%%

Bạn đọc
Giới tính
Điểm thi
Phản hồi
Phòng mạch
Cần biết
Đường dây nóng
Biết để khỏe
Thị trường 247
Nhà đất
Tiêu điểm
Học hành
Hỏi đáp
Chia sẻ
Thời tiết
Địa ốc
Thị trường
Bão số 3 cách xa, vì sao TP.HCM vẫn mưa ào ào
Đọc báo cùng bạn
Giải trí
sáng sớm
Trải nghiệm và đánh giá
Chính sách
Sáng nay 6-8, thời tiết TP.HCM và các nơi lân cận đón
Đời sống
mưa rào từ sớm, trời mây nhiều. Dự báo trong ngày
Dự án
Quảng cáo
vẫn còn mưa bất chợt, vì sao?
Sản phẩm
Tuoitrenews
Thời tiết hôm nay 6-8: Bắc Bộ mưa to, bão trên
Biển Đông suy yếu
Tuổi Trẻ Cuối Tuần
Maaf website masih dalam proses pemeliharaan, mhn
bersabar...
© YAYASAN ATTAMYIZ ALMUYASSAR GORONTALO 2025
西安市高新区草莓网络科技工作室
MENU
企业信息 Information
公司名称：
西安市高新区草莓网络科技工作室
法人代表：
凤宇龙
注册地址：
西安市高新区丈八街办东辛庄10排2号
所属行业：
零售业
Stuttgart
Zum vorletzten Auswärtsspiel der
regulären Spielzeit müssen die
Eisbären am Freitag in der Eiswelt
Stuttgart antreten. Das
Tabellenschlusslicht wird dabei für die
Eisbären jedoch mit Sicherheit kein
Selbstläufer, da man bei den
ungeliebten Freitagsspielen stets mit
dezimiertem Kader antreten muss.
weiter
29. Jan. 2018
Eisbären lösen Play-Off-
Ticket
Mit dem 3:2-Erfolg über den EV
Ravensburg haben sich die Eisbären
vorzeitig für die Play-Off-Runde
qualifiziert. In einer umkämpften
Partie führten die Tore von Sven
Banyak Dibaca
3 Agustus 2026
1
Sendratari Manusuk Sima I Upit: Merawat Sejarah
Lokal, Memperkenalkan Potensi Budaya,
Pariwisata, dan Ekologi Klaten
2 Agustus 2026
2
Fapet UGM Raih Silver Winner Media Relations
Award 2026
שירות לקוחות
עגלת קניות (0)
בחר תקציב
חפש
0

%%

In the listing above, which lines include the string "antreten"? Return every one of them.

RESPONSE TO THE TASK>
Stuttgart antreten. Das
dezimiertem Kader antreten muss.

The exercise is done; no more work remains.